● RECORDED INFORMATION:
*** Begin section ***
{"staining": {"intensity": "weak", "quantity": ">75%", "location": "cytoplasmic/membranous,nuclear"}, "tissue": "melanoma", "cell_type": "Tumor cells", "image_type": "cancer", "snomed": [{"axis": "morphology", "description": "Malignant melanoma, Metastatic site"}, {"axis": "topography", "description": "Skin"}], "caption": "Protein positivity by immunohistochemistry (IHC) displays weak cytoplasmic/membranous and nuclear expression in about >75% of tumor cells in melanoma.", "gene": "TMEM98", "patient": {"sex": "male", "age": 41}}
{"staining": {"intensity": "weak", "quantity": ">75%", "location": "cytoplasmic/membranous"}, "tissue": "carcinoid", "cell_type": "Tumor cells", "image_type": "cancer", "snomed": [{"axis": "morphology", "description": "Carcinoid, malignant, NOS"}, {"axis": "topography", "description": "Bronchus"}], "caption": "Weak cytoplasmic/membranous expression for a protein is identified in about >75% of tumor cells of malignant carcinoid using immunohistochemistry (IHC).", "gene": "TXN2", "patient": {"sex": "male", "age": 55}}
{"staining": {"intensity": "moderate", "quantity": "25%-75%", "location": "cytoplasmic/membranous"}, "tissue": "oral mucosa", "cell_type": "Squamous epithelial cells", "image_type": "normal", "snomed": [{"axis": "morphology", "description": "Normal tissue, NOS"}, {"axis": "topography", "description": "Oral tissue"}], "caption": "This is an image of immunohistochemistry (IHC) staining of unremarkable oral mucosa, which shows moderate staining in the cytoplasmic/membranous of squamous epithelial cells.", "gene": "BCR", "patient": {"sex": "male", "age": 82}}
*** End section ***
● ABOUT THIS TASK:
Return the data in full, exactly as it appears above.

● SOLUTION FOR THIS EXERCISE:
{"staining": {"intensity": "weak", "quantity": ">75%", "location": "cytoplasmic/membranous,nuclear"}, "tissue": "melanoma", "cell_type": "Tumor cells", "image_type": "cancer", "snomed": [{"axis": "morphology", "description": "Malignant melanoma, Metastatic site"}, {"axis": "topography", "description": "Skin"}], "caption": "Protein positivity by immunohistochemistry (IHC) displays weak cytoplasmic/membranous and nuclear expression in about >75% of tumor cells in melanoma.", "gene": "TMEM98", "patient": {"sex": "male", "age": 41}}
{"staining": {"intensity": "weak", "quantity": ">75%", "location": "cytoplasmic/membranous"}, "tissue": "carcinoid", "cell_type": "Tumor cells", "image_type": "cancer", "snomed": [{"axis": "morphology", "description": "Carcinoid, malignant, NOS"}, {"axis": "topography", "description": "Bronchus"}], "caption": "Weak cytoplasmic/membranous expression for a protein is identified in about >75% of tumor cells of malignant carcinoid using immunohistochemistry (IHC).", "gene": "TXN2", "patient": {"sex": "male", "age": 55}}
{"staining": {"intensity": "moderate", "quantity": "25%-75%", "location": "cytoplasmic/membranous"}, "tissue": "oral mucosa", "cell_type": "Squamous epithelial cells", "image_type": "normal", "snomed": [{"axis": "morphology", "description": "Normal tissue, NOS"}, {"axis": "topography", "description": "Oral tissue"}], "caption": "This is an image of immunohistochemistry (IHC) staining of unremarkable oral mucosa, which shows moderate staining in the cytoplasmic/membranous of squamous epithelial cells.", "gene": "BCR", "patient": {"sex": "male", "age": 82}}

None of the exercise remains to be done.